A facilitated interaction with the goal of identifying and agreeing together on what has to be done to repair harm to the community and rebuild trust.

Involves those harmed, those responsible, community members and any support people or facilitators.

Why would I want to participate in Restorative Justice?

  1. Empowerment: Have a say in the process and outcome
  2. Collaborate with others and build a community that you want to live in
  3. Learn an amazing skill that you can use throughout your life
  4. Move on from harm in your residence community
    1. If you were harmed, your needs are front and centre
    2. If you caused harm, you have the opportunity to make things right

What if I don’t want to participate?

While Residence Services prefers to address harmful conduct through the Restorative Justice process, it is 100% voluntary. Other processes are available for addressing behaviour when parties are not interested in Restorative Justice.

Why practice Restorative Justice in residence?

Restorative Justice actively builds community, teaches conflict resolution skills to everyone involved and builds problem-solving capacity. In addition, those who go through Restorative Justice (as opposed to a punishment-based process) are less likely to repeat the harmful behaviour.

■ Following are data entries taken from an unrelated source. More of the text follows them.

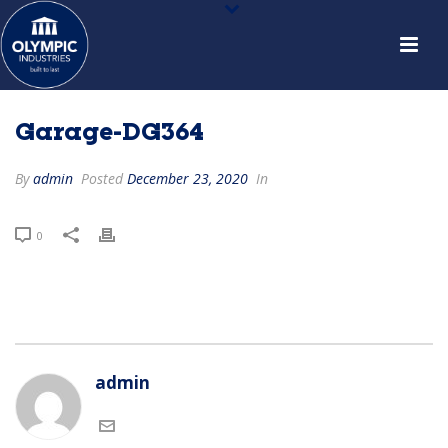
Garage-DG364
By
admin
Posted
December 23, 2020
In
0
admin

Why does Restorative Justice work?

The restorative approach holds people accountable to those they have harmed and requires that they take action to make repairs and rebuild trust. So what does a restorative community member look like?

  • They understand that their words and actions affect those around them
  • They recognize when they have caused harm (even if it has to be brought to their attention!)
  • They apologize when they have wronged someone
  • They work with the community to make it right
  • If they can’t make it right, they work to rebuild trust
  • They learn from their mistakes and work to change their behaviour in the future

Can I use restorative principles and practices on my own?

You are encouraged to address conflicts and resolve resulting issues on your own. There is no need to wait for Residence Life staff to get involved if you’re able to do it together.